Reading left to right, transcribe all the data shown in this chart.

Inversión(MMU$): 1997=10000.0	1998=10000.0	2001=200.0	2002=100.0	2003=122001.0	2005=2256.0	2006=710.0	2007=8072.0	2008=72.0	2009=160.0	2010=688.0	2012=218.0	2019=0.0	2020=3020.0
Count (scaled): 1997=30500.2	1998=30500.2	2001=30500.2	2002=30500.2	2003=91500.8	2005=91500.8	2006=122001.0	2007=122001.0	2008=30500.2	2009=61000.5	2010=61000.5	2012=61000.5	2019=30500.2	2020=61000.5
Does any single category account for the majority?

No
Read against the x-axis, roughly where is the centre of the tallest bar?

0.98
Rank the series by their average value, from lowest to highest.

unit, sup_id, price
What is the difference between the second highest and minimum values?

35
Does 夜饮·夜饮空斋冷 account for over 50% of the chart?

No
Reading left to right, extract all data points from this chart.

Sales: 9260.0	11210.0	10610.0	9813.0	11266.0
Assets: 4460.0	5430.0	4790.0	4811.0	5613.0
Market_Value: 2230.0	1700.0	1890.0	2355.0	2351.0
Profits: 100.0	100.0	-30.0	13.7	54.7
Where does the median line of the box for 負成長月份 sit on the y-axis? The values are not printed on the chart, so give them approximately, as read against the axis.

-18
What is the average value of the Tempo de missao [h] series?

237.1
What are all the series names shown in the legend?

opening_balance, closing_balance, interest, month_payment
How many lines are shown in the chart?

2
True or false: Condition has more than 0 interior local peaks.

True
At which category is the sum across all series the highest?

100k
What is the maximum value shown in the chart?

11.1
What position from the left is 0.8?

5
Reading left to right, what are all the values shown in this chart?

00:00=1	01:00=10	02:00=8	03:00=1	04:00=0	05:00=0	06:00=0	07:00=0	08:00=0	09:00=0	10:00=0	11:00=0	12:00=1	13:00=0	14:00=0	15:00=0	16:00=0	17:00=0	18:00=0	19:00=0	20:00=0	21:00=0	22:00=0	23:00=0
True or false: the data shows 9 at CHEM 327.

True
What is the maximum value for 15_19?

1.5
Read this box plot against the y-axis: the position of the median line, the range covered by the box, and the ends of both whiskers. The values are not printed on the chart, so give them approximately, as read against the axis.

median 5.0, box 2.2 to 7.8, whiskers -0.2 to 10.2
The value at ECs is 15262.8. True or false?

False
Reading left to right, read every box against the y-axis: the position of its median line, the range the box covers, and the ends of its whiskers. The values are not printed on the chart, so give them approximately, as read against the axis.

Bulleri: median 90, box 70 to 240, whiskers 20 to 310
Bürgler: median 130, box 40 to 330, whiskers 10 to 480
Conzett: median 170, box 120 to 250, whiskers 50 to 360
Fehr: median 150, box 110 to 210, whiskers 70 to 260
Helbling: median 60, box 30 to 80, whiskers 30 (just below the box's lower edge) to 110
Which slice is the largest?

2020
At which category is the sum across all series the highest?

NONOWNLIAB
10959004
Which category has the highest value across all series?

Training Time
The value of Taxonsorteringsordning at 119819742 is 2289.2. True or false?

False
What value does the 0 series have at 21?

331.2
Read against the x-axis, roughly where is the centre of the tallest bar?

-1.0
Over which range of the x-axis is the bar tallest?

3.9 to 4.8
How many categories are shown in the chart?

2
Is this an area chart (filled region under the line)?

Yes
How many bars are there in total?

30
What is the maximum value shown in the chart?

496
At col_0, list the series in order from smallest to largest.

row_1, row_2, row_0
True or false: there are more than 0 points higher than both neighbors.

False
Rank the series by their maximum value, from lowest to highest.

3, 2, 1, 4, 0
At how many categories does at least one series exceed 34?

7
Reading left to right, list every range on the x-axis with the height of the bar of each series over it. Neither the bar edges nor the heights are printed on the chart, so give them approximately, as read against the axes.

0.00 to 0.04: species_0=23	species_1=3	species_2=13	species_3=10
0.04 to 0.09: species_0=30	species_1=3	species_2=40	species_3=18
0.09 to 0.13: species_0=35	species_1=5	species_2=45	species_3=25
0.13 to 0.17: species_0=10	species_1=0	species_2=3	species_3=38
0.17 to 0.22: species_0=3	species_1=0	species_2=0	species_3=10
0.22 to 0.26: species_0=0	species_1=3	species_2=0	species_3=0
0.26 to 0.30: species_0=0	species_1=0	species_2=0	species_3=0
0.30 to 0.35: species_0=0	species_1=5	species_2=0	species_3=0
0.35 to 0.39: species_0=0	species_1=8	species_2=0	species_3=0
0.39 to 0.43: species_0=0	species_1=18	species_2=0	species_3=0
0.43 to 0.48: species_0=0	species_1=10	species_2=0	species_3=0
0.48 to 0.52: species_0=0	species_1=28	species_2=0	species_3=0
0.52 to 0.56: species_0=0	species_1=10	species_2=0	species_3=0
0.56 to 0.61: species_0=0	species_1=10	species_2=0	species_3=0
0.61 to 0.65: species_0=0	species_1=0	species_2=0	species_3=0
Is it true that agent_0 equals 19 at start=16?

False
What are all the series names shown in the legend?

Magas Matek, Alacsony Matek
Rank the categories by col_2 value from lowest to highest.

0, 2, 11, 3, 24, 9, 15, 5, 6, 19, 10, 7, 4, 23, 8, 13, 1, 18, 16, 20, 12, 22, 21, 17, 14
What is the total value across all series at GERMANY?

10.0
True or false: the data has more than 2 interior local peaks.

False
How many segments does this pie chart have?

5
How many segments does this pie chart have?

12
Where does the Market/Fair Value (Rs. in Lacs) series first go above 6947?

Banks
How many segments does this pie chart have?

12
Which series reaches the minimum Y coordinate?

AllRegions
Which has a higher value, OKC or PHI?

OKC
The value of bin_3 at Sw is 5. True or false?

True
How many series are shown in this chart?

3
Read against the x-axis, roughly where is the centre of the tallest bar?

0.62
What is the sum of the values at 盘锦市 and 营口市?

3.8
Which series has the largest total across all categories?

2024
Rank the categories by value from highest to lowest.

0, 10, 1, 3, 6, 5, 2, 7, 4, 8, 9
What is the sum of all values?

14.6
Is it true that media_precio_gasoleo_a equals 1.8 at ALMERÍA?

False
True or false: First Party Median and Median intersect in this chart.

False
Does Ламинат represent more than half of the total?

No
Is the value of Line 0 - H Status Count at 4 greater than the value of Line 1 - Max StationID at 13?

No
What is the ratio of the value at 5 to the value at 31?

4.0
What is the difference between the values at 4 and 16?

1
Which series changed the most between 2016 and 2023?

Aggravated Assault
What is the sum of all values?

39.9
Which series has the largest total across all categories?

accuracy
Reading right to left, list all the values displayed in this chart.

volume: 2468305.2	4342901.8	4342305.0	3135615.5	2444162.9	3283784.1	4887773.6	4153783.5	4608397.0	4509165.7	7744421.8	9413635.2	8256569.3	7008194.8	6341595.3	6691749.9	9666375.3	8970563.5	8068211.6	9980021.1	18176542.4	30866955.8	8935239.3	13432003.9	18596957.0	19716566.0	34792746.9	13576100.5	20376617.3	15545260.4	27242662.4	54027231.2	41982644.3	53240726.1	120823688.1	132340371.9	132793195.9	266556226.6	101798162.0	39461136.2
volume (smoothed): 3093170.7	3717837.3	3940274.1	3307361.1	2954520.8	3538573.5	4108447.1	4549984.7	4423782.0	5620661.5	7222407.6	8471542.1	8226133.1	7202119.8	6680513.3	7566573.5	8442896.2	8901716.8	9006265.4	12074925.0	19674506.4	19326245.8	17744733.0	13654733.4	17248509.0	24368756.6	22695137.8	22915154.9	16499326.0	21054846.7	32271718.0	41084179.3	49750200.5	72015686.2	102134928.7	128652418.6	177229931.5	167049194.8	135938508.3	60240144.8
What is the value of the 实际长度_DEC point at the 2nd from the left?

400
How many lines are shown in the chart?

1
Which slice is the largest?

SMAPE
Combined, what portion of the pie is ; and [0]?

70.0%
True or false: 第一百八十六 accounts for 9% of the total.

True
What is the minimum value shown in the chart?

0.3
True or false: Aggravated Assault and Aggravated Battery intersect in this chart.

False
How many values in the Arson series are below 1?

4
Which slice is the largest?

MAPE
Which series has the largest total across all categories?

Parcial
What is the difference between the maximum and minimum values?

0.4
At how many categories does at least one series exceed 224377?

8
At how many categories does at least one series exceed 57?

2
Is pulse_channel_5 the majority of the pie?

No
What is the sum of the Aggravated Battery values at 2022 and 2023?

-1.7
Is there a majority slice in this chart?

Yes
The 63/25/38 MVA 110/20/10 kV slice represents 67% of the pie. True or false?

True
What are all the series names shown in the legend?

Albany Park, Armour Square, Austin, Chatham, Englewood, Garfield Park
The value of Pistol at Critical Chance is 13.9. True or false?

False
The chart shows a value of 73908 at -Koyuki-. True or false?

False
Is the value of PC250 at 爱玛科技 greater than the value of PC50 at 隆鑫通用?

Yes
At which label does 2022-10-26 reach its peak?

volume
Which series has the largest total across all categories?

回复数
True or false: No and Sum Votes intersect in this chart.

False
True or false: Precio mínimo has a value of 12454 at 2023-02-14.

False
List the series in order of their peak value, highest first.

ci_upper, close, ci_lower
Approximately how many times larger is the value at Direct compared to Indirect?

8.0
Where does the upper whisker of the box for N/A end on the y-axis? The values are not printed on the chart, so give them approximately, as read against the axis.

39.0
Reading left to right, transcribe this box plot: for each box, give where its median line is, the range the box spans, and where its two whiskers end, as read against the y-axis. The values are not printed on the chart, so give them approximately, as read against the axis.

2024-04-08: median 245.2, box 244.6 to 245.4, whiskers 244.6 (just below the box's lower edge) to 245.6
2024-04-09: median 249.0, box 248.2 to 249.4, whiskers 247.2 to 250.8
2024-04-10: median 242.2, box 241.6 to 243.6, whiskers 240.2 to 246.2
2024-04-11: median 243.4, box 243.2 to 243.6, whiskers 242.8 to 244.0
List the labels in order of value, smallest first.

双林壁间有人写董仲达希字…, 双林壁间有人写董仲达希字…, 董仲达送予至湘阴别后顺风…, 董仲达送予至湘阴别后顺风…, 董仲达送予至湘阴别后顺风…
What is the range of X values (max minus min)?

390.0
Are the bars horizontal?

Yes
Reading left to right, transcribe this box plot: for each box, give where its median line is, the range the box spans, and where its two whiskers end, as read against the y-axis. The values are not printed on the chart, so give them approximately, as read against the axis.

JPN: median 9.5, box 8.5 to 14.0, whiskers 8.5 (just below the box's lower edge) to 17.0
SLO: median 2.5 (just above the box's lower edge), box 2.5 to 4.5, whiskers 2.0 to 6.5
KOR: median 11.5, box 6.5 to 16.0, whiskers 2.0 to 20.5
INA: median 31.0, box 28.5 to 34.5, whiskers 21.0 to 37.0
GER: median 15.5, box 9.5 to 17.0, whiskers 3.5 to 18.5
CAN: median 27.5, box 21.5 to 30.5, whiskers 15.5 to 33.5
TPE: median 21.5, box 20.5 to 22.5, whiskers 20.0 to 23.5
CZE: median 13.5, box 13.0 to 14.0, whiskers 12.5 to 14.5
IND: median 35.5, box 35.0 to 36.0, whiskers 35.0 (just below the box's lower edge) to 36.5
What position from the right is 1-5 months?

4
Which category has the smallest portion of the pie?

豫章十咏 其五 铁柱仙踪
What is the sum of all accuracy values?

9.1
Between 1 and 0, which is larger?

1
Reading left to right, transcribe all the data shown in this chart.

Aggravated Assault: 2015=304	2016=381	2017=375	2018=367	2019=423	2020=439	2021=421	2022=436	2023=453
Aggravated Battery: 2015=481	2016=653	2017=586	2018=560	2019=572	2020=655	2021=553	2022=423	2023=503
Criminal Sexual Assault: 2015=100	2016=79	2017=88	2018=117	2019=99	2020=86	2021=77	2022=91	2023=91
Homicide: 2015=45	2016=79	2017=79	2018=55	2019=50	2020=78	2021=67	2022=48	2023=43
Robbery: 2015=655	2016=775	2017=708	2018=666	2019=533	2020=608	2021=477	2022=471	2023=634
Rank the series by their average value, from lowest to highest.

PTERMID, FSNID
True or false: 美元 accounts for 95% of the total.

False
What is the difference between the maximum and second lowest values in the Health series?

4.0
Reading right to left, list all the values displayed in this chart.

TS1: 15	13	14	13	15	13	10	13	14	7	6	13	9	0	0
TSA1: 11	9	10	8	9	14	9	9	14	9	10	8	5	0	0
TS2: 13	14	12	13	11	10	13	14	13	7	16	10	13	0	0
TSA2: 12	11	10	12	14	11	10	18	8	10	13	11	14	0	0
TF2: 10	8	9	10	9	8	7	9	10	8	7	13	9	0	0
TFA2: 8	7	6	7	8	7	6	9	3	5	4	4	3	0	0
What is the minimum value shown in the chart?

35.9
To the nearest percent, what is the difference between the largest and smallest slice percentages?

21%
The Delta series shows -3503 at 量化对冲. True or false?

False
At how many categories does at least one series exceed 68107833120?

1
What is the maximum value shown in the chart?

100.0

--- About this exercise ---
Copy out, unchanged, the stretch of items that opens with the line containing "opening_balance, closing_balance, interest, month_payment" and closes with the line containing "Reading left to right, what", both lines included.

--- Completed exercise ---
opening_balance, closing_balance, interest, month_payment
How many lines are shown in the chart?

2
True or false: Condition has more than 0 interior local peaks.

True
At which category is the sum across all series the highest?

100k
What is the maximum value shown in the chart?

11.1
What position from the left is 0.8?

5
Reading left to right, what are all the values shown in this chart?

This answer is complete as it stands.